Corporate statements released months ago – expressing the businesses’ concerns over Xinjiang’s forced labour risks and saying they did not source cotton from Xinjiang – were dug up and translated into Chinese, fanning calls for a nationwide boycott.
Swedish retailer H&M was one of the hardest-hit brands with its name being removed from Chinese e-commerce and other retail apps while its stores in a number of cities, including Urumqi and Jinan, were closed.
The Chinese government, however did not directly attack any foreign brands.
Nike and Adidas also appeared to be trading as normal in China on Sunday. The brands could still be found on major Chinese online platforms such as Taobao and JD.com despite some web users calling for a complete boycott of all the brands involved in the Xinjiang cotton controversy.
A sale offering the latest women’s Nike shoes for 699 yuan (US$107) on Friday night at the brand’s online store in Tmall attracted 350,000 subscribers and the product sold out instantly. Tmall and Taobao’s owner Alibaba also owns the South China Morning Post.
Meanwhile, Soccer News reported that the state-backed China Football Association had “internally” condemned Nike for its stance on Xinjiang cotton but had not cut its 10-year contract with the sportswear company. Nike has also signed similar deals with a number of professional soccer clubs in China.
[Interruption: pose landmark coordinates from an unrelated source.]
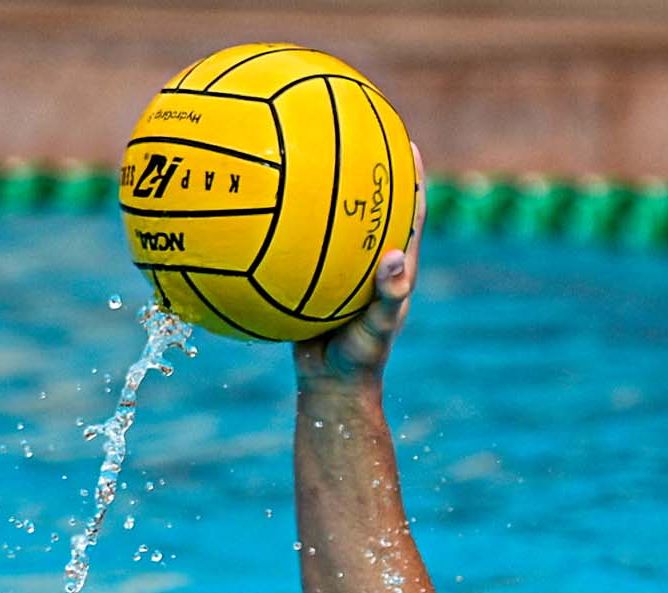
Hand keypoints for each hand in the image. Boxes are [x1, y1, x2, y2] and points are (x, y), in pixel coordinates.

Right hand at [294, 143, 426, 385]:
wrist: (330, 387)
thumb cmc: (361, 361)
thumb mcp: (378, 330)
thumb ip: (390, 295)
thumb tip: (396, 255)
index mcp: (395, 266)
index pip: (410, 212)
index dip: (413, 178)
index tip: (408, 142)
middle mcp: (369, 261)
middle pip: (371, 206)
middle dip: (365, 169)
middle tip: (354, 130)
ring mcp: (341, 270)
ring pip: (331, 222)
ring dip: (320, 192)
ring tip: (301, 153)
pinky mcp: (312, 279)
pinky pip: (297, 246)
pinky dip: (282, 229)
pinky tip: (254, 208)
Also on Saturday, the state broadcaster China Central Television shifted the focus onto the US government, by accusing Washington and related non-profit organisations of manipulating the Better Cotton Initiative, a non-profit group based in Geneva, into suspending its licensing of Xinjiang cotton citing forced labour risks.
Separately, Premier Li Keqiang visited a BASF plant in Nanjing on Friday, a German-Chinese joint venture that produces certain chemicals used by Nike and Adidas.
Pictures and short videos of Li’s visit were uploaded and widely shared on Chinese social media, although China’s official media and government website did not mention Li’s visit. According to videos and photos taken at the plant, Li was accompanied by BASF senior executives as he encouraged the joint-venture to invest more in China to qualify for more taxation benefits.